TabFS and Automation

Hello reader! This is a short update about the very cool TabFS, which is a browser extension that maps your open tabs to the filesystem using Fuse. Think /proc but for the browser. This is an excellent idea, because now I can run all the tools that I am already familiar with on my tabs!

As I was reading through the TabFS page (linked above), I thought to myself: "this is so much RC energy!". So I checked, and lo and behold, Omar Rizwan is an RC Alum :D

Why I wanted something like TabFS

The internet is full of interesting stuff that hijacks my attention. I end up getting completely distracted from my planned tasks. My solution to this is: I open all the links I want, but I don't read anything immediately. Instead, I capture the link in Org-Mode and schedule it for later (generally tomorrow). This way, when I am planning the day, I have a bunch of links in my Agenda. I choose which ones I want to read on any given day and defer / delete the rest. I use the excellent Bulk Scatter tool built into Org Agenda for this.

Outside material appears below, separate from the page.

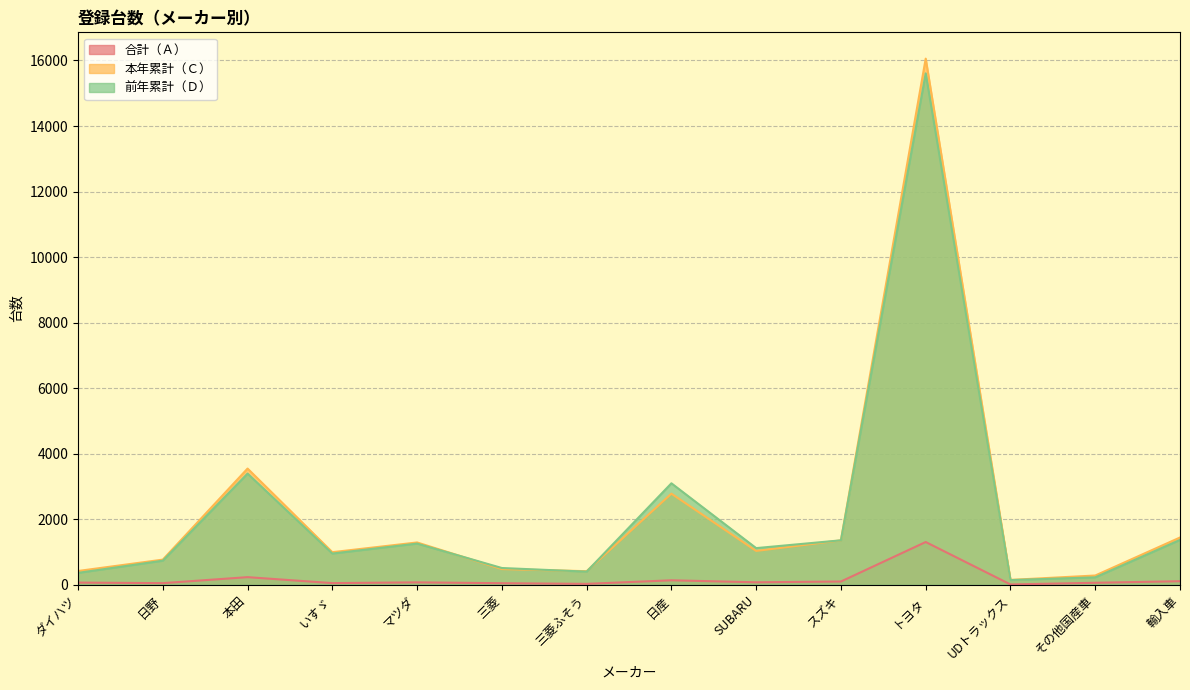

What is the value of the 前年累計（Ｄ） point at the 5th from the left?

1257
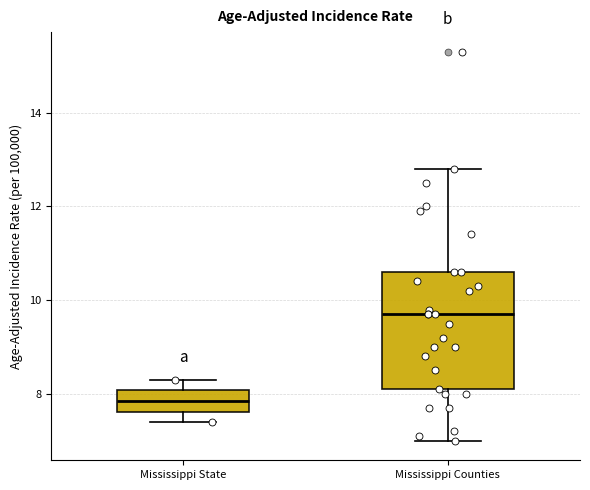

Where does the lower whisker of the box for Mississippi Counties end on the y-axis? The values are not printed on the chart, so give them approximately, as read against the axis.

7.0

I thought: Why do this manually? Enter TabFS

A small Babashka script

With TabFS installed, it was a small step to go from there to org-mode. My go-to scripting tool is Babashka. Here is the meat of the code:

(require '[babashka.fs :as fs]
         '[clojure.string :as cs])

(defn build-tab-info
  "Collects the title and URL for all open tabs using TabFS."
  (map (fn [t]
         {:title (first (fs/read-all-lines (str t "/title.txt")))
          :url (first (fs/read-all-lines (str t "/url.txt")))})
       (fs/list-dir (:tab-dir opts))))

(def plain-text-template
  "The template for creating the org-mode plain-text entry. Placeholders
are for the following items (in order):
  1. Org-Mode Heading level: default value is 1.
  2. URL of the link to the stored.
  3. Title of the link to be stored.
  4. Date when the Tab is scheduled for reading: default is tomorrow.
  5. Date when the Tab was captured."
  "%s TODO [[%s][%s]]\nSCHEDULED: %s\n%s")

(defn tabs->text
  "Convert the list of open tabs to a wall of text that can be stored in
  (->> (build-tab-info opts)
       (map (fn [t]
              (format plain-text-template
                      (apply str (repeat (:org-mode-heading-level opts) "*"))
                      (:url t)
                      (:title t)
                      (:scheduled-on opts)
                      (:captured-on opts))))
       (cs/join \newline)))

I wrote a CLI script for the code, here is what the help command looks like:

✦ ➜ bb-plain-text-tabs --help
Convert all open tabs to plain text Org Mode format. Optionally, close the open tabs.

Usage: bb-plain-text-tabs [options]

  -fs,  --tabfs-mnt-path                *REQUIRED* TabFS mount path. The path on the filesystem where TabFS is mounted.
  -hl,  --org-mode-heading-level        1                            The heading level at which link headings will be stored in Org Mode.
  -s,   --scheduled-on           <date> tomorrow                     Date on which to schedule reading this batch of links, in yyyy-MM-dd format.
  -del, --delete-tabs            <del>  false                        Boolean value to indicate if browser tabs should be closed

   bb-plain-text-tabs -fs <TabFS Mount Path> # Convert Open Tabs to Plain Text
   bb-plain-text-tabs -fs <TabFS Mount Path> --delete-tabs # Delete tabs and print plain text
   bb-plain-text-tabs -fs <TabFS Mount Path> | tee # Capture Plain Text output to file

What it looks like

Finally, this is the output, in Org Mode:


I hope all the Emacs/Org-mode folks reading this find it useful! Thank you to Omar for the excellent TabFS tool!

Published On: Tue, 20 Sept 2022. Last Updated On: Wed, 21 Sept 2022.